Dieser Sammelband wirbt mit den Namen berühmter Frauen wie Emma Watson (S. 396-403) und Keira Knightley (S. 155-160), deren Beiträge auch wirklich lesenswert sind. Erstere gibt Literaturempfehlungen, die der BK gerne unterstützt, und letztere schreibt mit beeindruckender Inbrunst und Ehrlichkeit über die Geburt ihrer Tochter. Ob und wie viele andere Namen dir etwas sagen oder nicht, spielt jedoch für die Wirkung der Texte keine Rolle. Viele der Beiträge, die mich beim Lesen am meisten bewegten, stammen von Frauen, deren Namen mir überhaupt nichts sagten.

„Feminismus ist heute wichtiger denn je.“ (Stefanie Lohaus, S. 361)
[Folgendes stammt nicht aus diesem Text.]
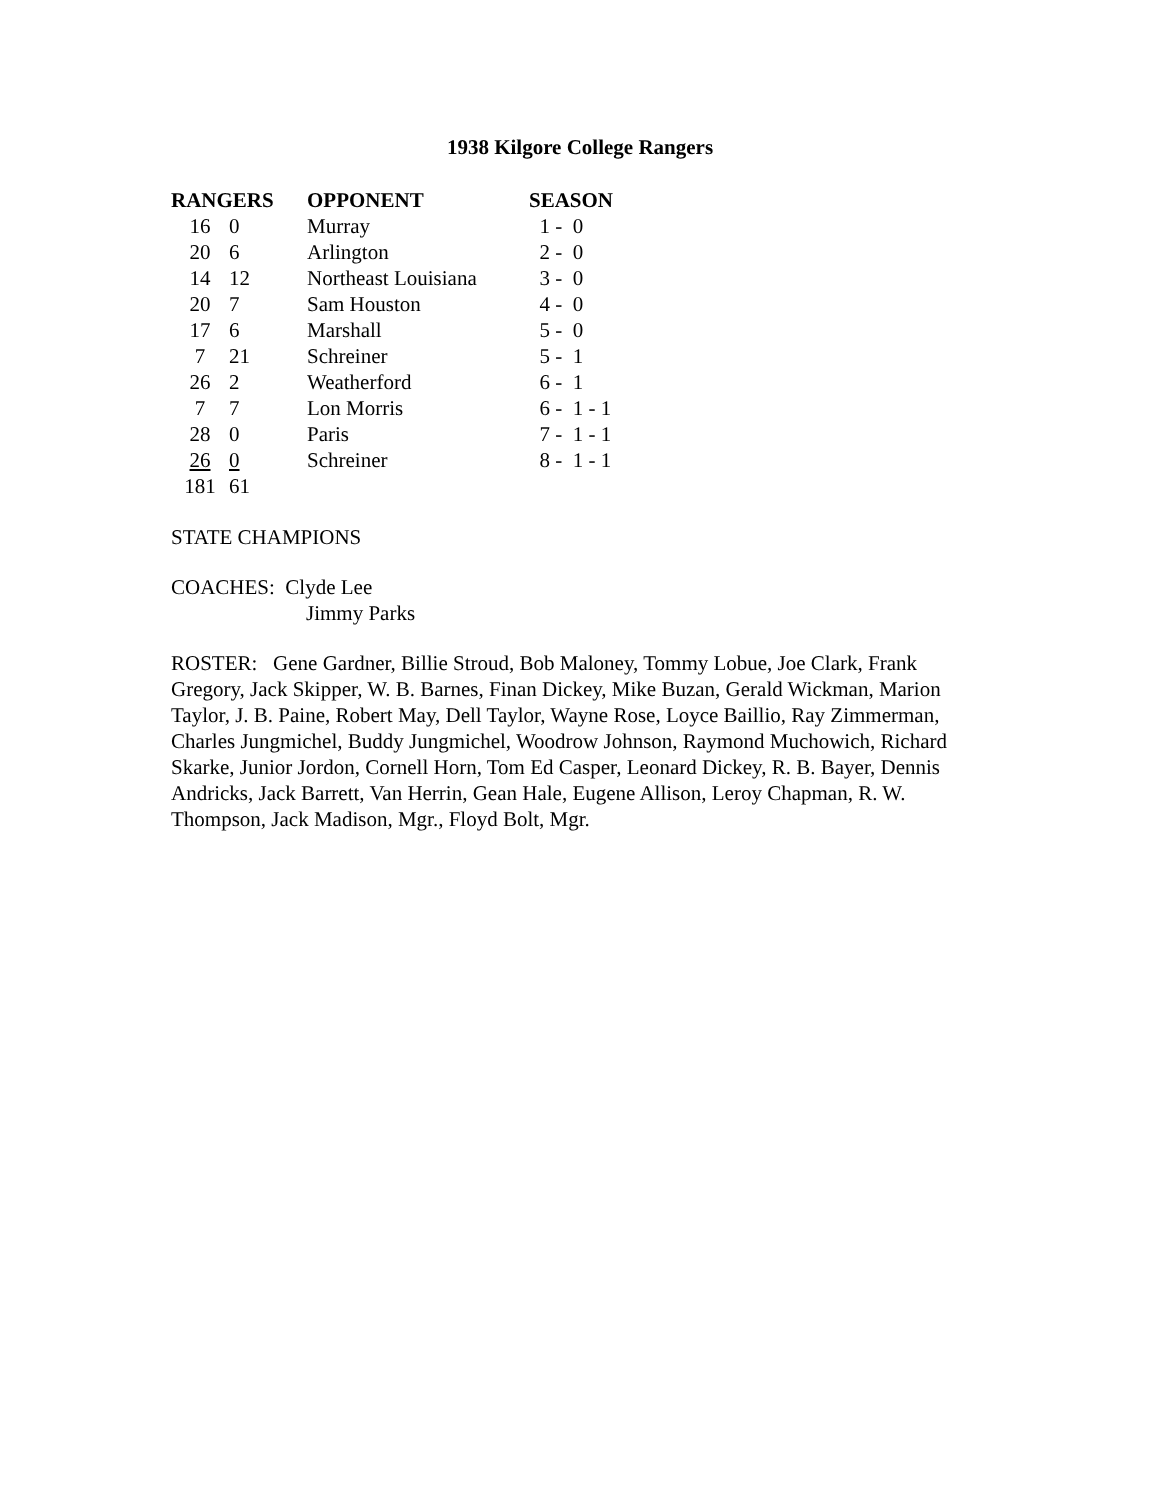1938 Kilgore College Rangers
| RANGERS | | OPPONENT | SEASON |
| --- | --- | --- | --- |
| 16 | 0 | Murray | 1 - 0 |
| 20 | 6 | Arlington | 2 - 0 |
| 14 | 12 | Northeast Louisiana | 3 - 0 |
| 20 | 7 | Sam Houston | 4 - 0 |
| 17 | 6 | Marshall | 5 - 0 |
| 7 | 21 | Schreiner | 5 - 1 |
| 26 | 2 | Weatherford | 6 - 1 |
| 7 | 7 | Lon Morris | 6 - 1 - 1 |
| 28 | 0 | Paris | 7 - 1 - 1 |
| 26 | 0 | Schreiner | 8 - 1 - 1 |
| 181 | 61 | | |
STATE CHAMPIONS
COACHES: Clyde Lee
Jimmy Parks
ROSTER: Gene Gardner, Billie Stroud, Bob Maloney, Tommy Lobue, Joe Clark, Frank Gregory, Jack Skipper, W. B. Barnes, Finan Dickey, Mike Buzan, Gerald Wickman, Marion Taylor, J. B. Paine, Robert May, Dell Taylor, Wayne Rose, Loyce Baillio, Ray Zimmerman, Charles Jungmichel, Buddy Jungmichel, Woodrow Johnson, Raymond Muchowich, Richard Skarke, Junior Jordon, Cornell Horn, Tom Ed Casper, Leonard Dickey, R. B. Bayer, Dennis Andricks, Jack Barrett, Van Herrin, Gean Hale, Eugene Allison, Leroy Chapman, R. W. Thompson, Jack Madison, Mgr., Floyd Bolt, Mgr.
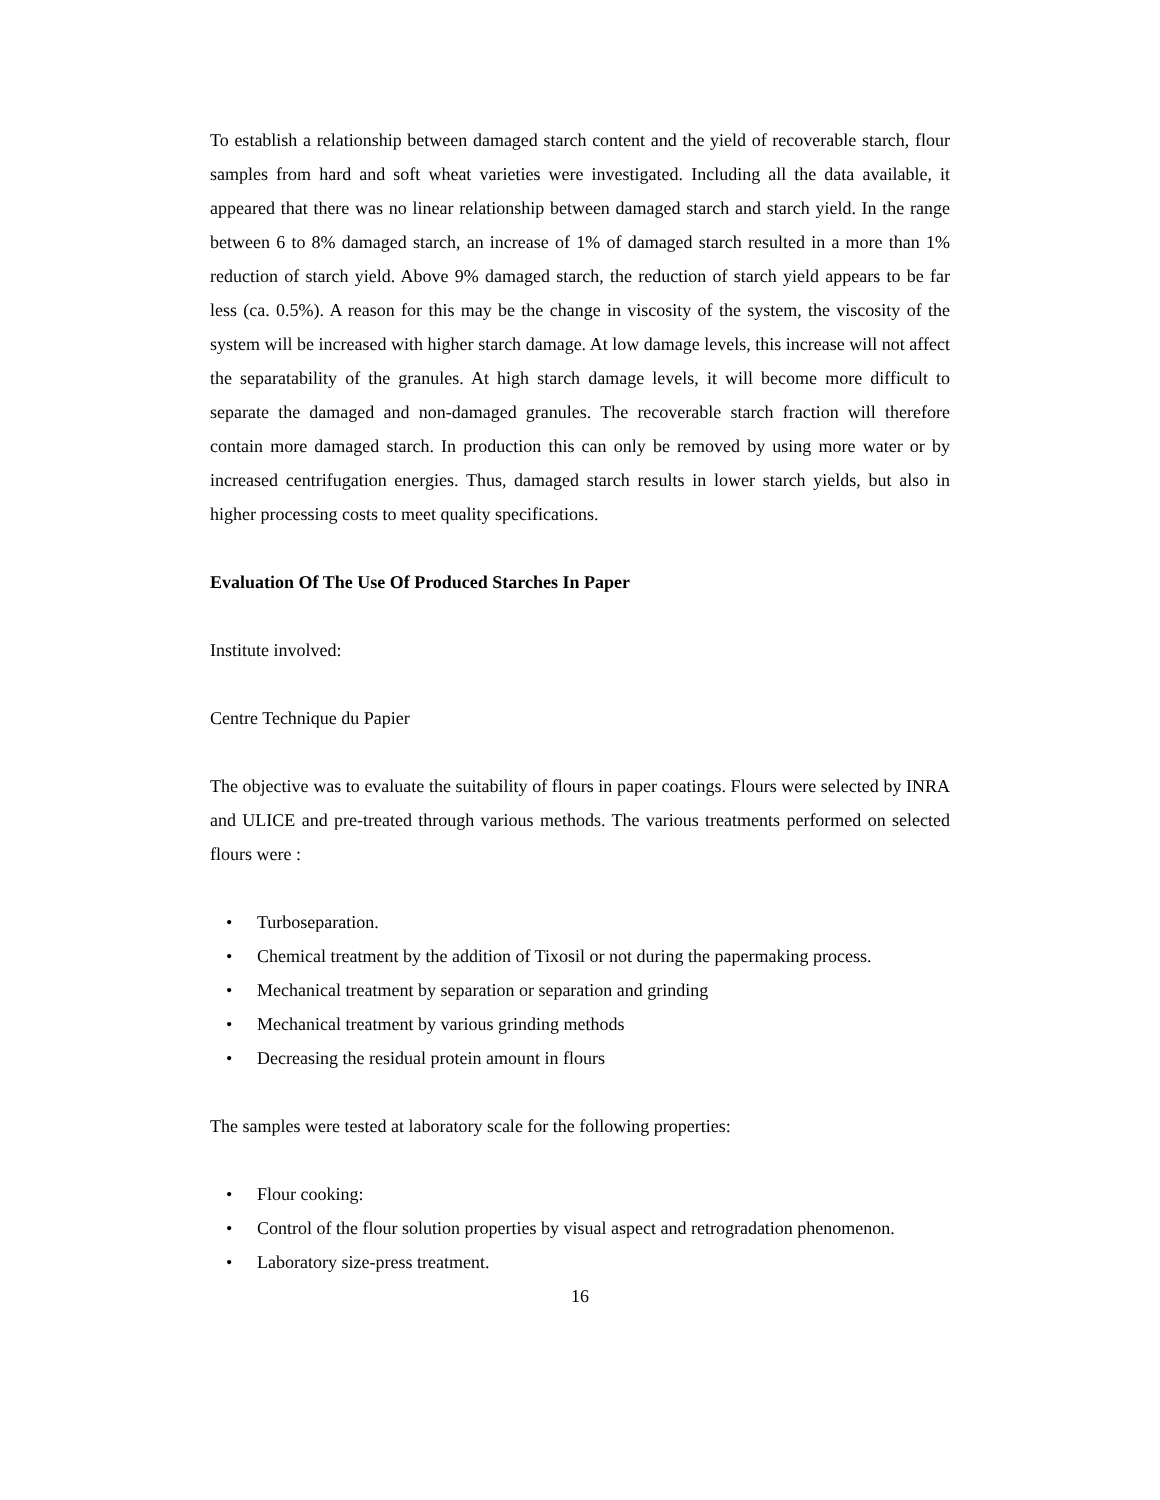To establish a relationship between damaged starch content and the yield of recoverable starch, flour samples from hard and soft wheat varieties were investigated. Including all the data available, it appeared that there was no linear relationship between damaged starch and starch yield. In the range between 6 to 8% damaged starch, an increase of 1% of damaged starch resulted in a more than 1% reduction of starch yield. Above 9% damaged starch, the reduction of starch yield appears to be far less (ca. 0.5%). A reason for this may be the change in viscosity of the system, the viscosity of the system will be increased with higher starch damage. At low damage levels, this increase will not affect the separatability of the granules. At high starch damage levels, it will become more difficult to separate the damaged and non-damaged granules. The recoverable starch fraction will therefore contain more damaged starch. In production this can only be removed by using more water or by increased centrifugation energies. Thus, damaged starch results in lower starch yields, but also in higher processing costs to meet quality specifications.
Evaluation Of The Use Of Produced Starches In Paper
Institute involved:
Centre Technique du Papier
The objective was to evaluate the suitability of flours in paper coatings. Flours were selected by INRA and ULICE and pre-treated through various methods. The various treatments performed on selected flours were :
• Turboseparation.
• Chemical treatment by the addition of Tixosil or not during the papermaking process.
• Mechanical treatment by separation or separation and grinding
• Mechanical treatment by various grinding methods
• Decreasing the residual protein amount in flours
The samples were tested at laboratory scale for the following properties:
• Flour cooking:
• Control of the flour solution properties by visual aspect and retrogradation phenomenon.
• Laboratory size-press treatment.
16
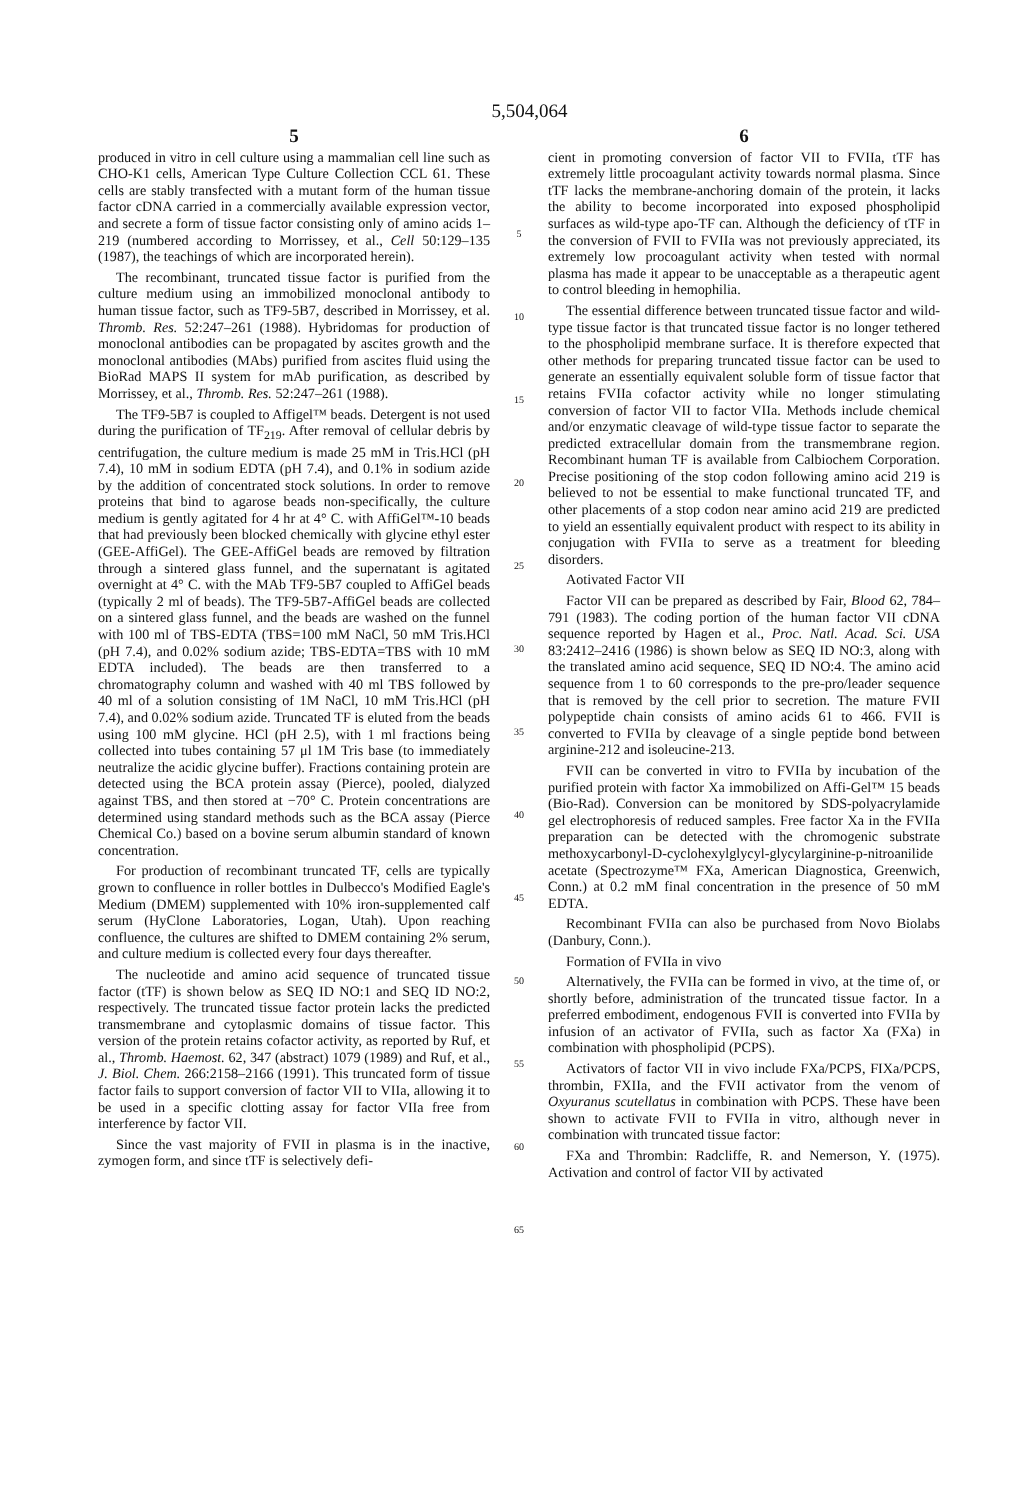5,504,064
5
produced in vitro in cell culture using a mammalian cell line such as CHO-K1 cells, American Type Culture Collection CCL 61. These cells are stably transfected with a mutant form of the human tissue factor cDNA carried in a commercially available expression vector, and secrete a form of tissue factor consisting only of amino acids 1– 219 (numbered according to Morrissey, et al., Cell 50:129–135 (1987), the teachings of which are incorporated herein).
The recombinant, truncated tissue factor is purified from the culture medium using an immobilized monoclonal antibody to human tissue factor, such as TF9-5B7, described in Morrissey, et al. Thromb. Res. 52:247–261 (1988). Hybridomas for production of monoclonal antibodies can be propagated by ascites growth and the monoclonal antibodies (MAbs) purified from ascites fluid using the BioRad MAPS II system for mAb purification, as described by Morrissey, et al., Thromb. Res. 52:247–261 (1988).
The TF9-5B7 is coupled to Affigel™ beads. Detergent is not used during the purification of TF<sub>219</sub>. After removal of cellular debris by centrifugation, the culture medium is made 25 mM in Tris.HCl (pH 7.4), 10 mM in sodium EDTA (pH 7.4), and 0.1% in sodium azide by the addition of concentrated stock solutions. In order to remove proteins that bind to agarose beads non-specifically, the culture medium is gently agitated for 4 hr at 4° C. with AffiGel™-10 beads that had previously been blocked chemically with glycine ethyl ester (GEE-AffiGel). The GEE-AffiGel beads are removed by filtration through a sintered glass funnel, and the supernatant is agitated overnight at 4° C. with the MAb TF9-5B7 coupled to AffiGel beads (typically 2 ml of beads). The TF9-5B7-AffiGel beads are collected on a sintered glass funnel, and the beads are washed on the funnel with 100 ml of TBS-EDTA (TBS=100 mM NaCl, 50 mM Tris.HCl (pH 7.4), and 0.02% sodium azide; TBS-EDTA=TBS with 10 mM EDTA included). The beads are then transferred to a chromatography column and washed with 40 ml TBS followed by 40 ml of a solution consisting of 1M NaCl, 10 mM Tris.HCl (pH 7.4), and 0.02% sodium azide. Truncated TF is eluted from the beads using 100 mM glycine. HCl (pH 2.5), with 1 ml fractions being collected into tubes containing 57 μl 1M Tris base (to immediately neutralize the acidic glycine buffer). Fractions containing protein are detected using the BCA protein assay (Pierce), pooled, dialyzed against TBS, and then stored at −70° C. Protein concentrations are determined using standard methods such as the BCA assay (Pierce Chemical Co.) based on a bovine serum albumin standard of known concentration.
For production of recombinant truncated TF, cells are typically grown to confluence in roller bottles in Dulbecco's Modified Eagle's Medium (DMEM) supplemented with 10% iron-supplemented calf serum (HyClone Laboratories, Logan, Utah). Upon reaching confluence, the cultures are shifted to DMEM containing 2% serum, and culture medium is collected every four days thereafter.
The nucleotide and amino acid sequence of truncated tissue factor (tTF) is shown below as SEQ ID NO:1 and SEQ ID NO:2, respectively. The truncated tissue factor protein lacks the predicted transmembrane and cytoplasmic domains of tissue factor. This version of the protein retains cofactor activity, as reported by Ruf, et al., Thromb. Haemost. 62, 347 (abstract) 1079 (1989) and Ruf, et al., J. Biol. Chem. 266:2158–2166 (1991). This truncated form of tissue factor fails to support conversion of factor VII to VIIa, allowing it to be used in a specific clotting assay for factor VIIa free from interference by factor VII.
Since the vast majority of FVII in plasma is in the inactive, zymogen form, and since tTF is selectively defi-
5
10
15
20
25
30
35
40
45
50
55
60
65
6
cient in promoting conversion of factor VII to FVIIa, tTF has extremely little procoagulant activity towards normal plasma. Since tTF lacks the membrane-anchoring domain of the protein, it lacks the ability to become incorporated into exposed phospholipid surfaces as wild-type apo-TF can. Although the deficiency of tTF in the conversion of FVII to FVIIa was not previously appreciated, its extremely low procoagulant activity when tested with normal plasma has made it appear to be unacceptable as a therapeutic agent to control bleeding in hemophilia.
The essential difference between truncated tissue factor and wild-type tissue factor is that truncated tissue factor is no longer tethered to the phospholipid membrane surface. It is therefore expected that other methods for preparing truncated tissue factor can be used to generate an essentially equivalent soluble form of tissue factor that retains FVIIa cofactor activity while no longer stimulating conversion of factor VII to factor VIIa. Methods include chemical and/or enzymatic cleavage of wild-type tissue factor to separate the predicted extracellular domain from the transmembrane region. Recombinant human TF is available from Calbiochem Corporation. Precise positioning of the stop codon following amino acid 219 is believed to not be essential to make functional truncated TF, and other placements of a stop codon near amino acid 219 are predicted to yield an essentially equivalent product with respect to its ability in conjugation with FVIIa to serve as a treatment for bleeding disorders.
Aotivated Factor VII
Factor VII can be prepared as described by Fair, Blood 62, 784–791 (1983). The coding portion of the human factor VII cDNA sequence reported by Hagen et al., Proc. Natl. Acad. Sci. USA 83:2412–2416 (1986) is shown below as SEQ ID NO:3, along with the translated amino acid sequence, SEQ ID NO:4. The amino acid sequence from 1 to 60 corresponds to the pre-pro/leader sequence that is removed by the cell prior to secretion. The mature FVII polypeptide chain consists of amino acids 61 to 466. FVII is converted to FVIIa by cleavage of a single peptide bond between arginine-212 and isoleucine-213.
FVII can be converted in vitro to FVIIa by incubation of the purified protein with factor Xa immobilized on Affi-Gel™ 15 beads (Bio-Rad). Conversion can be monitored by SDS-polyacrylamide gel electrophoresis of reduced samples. Free factor Xa in the FVIIa preparation can be detected with the chromogenic substrate methoxycarbonyl-D-cyclohexylglycyl-glycylarginine-p-nitroanilide acetate (Spectrozyme™ FXa, American Diagnostica, Greenwich, Conn.) at 0.2 mM final concentration in the presence of 50 mM EDTA.
Recombinant FVIIa can also be purchased from Novo Biolabs (Danbury, Conn.).
Formation of FVIIa in vivo
Alternatively, the FVIIa can be formed in vivo, at the time of, or shortly before, administration of the truncated tissue factor. In a preferred embodiment, endogenous FVII is converted into FVIIa by infusion of an activator of FVIIa, such as factor Xa (FXa) in combination with phospholipid (PCPS).
Activators of factor VII in vivo include FXa/PCPS, FIXa/PCPS, thrombin, FXIIa, and the FVII activator from the venom of Oxyuranus scutellatus in combination with PCPS. These have been shown to activate FVII to FVIIa in vitro, although never in combination with truncated tissue factor:
FXa and Thrombin: Radcliffe, R. and Nemerson, Y. (1975). Activation and control of factor VII by activated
Die Beiträge stammen zu einem großen Teil von Schauspielerinnen und einigen Aktivistinnen. Andere Professionen sind dagegen kaum bis gar nicht vertreten. Die Namensvielfalt allerdings zeigt, dass Wert auf ein breites kulturelles Abbild gelegt wurde, auch wenn sich die Mehrheit der Beiträte auf Zustände in den USA bezieht. Die deutsche Ausgabe allerdings wurde erfreulicher Weise um sechs Beiträge ergänzt. Dadurch wird auch auf Entwicklungen Bezug genommen, die Europa und Deutschland im Speziellen betreffen. So macht etwa Katrin Bauerfeind (S. 95-99) deutlich, warum Feminismus im Allgemeinen und auch hierzulande noch immer wichtig ist, Tijen Onaran (S. 314-322) gibt ausgehend von ihren Erfahrungen motivierenden Zuspruch und Stefanie Lohaus (S. 352-361) geht auf aktuelle politische Entwicklungen ein.

„Wir sind nicht das schwächere Geschlecht.“ (Keira Knightley, S. 160)

Und ja, es wird auch körperlich. Feminismus lässt sich ohne den Kampf gegen Sexismus und den Bruch von Tabus, mit denen die Eigenschaften des weiblichen Körpers belegt sind, nicht denken. So offen die Autorinnen hier auch über die Periode, die Vulva, Sex und Geburt schreiben mögen, sie alle kennen die Scham, die das Sprechen über diese Themen immer noch mit sich bringt.

Auf Grund seiner Vielfältigkeit und nicht-wissenschaftlichen Herangehensweise richtet sich dieser Sammelband an alle – ja, unbedingt auch an Jungs und Männer, denn Feminismus ist kein Kampf gegen das männliche Geschlecht, sondern für Gleichberechtigung aller Geschlechter –, die gerade in das Thema Feminismus einsteigen (für einen Einstieg in die Geschichte des Feminismus ist der Essay von Claire Horn empfehlenswert – S. 371-394), und auch an bereits bekennende Feminist*innen und jene, die noch oder wieder im Zweifel darüber sind, ob und womit sie sich da eigentlich (nicht) identifizieren.

Ich bin Feministin.

[tds_council]Anmerkung: Der Titel „The Future Is Female“ wird sicher nicht bei allen Feminist*innen auf Zustimmung treffen. Es gibt den Vorwurf, dass dieser schon länger kursierende Satz Inter- und Transsexuelle ausschließt. Diese Kritik möchte ich nicht weiter aufgreifen. Wie es so schön heißt: Das Kind muss einen Namen haben. Der Titel der englischen Originalausgabe ist „Feminist Don’t Wear Pink (and other lies).“[/tds_council]

The Future Is Female – Was Frauen über Feminismus denken. Scarlett Curtis (Herausgeberin). Mit Beiträgen von: Emma Watson, Keira Knightley, Katrin Bauerfeind u.v.m. Mit Übersetzungen von: Antje Althans, Katrin Harlaß, Elke Link, Kristin Lohmann, Johanna Ott und Sophie Zeitz. Goldmann. 2018.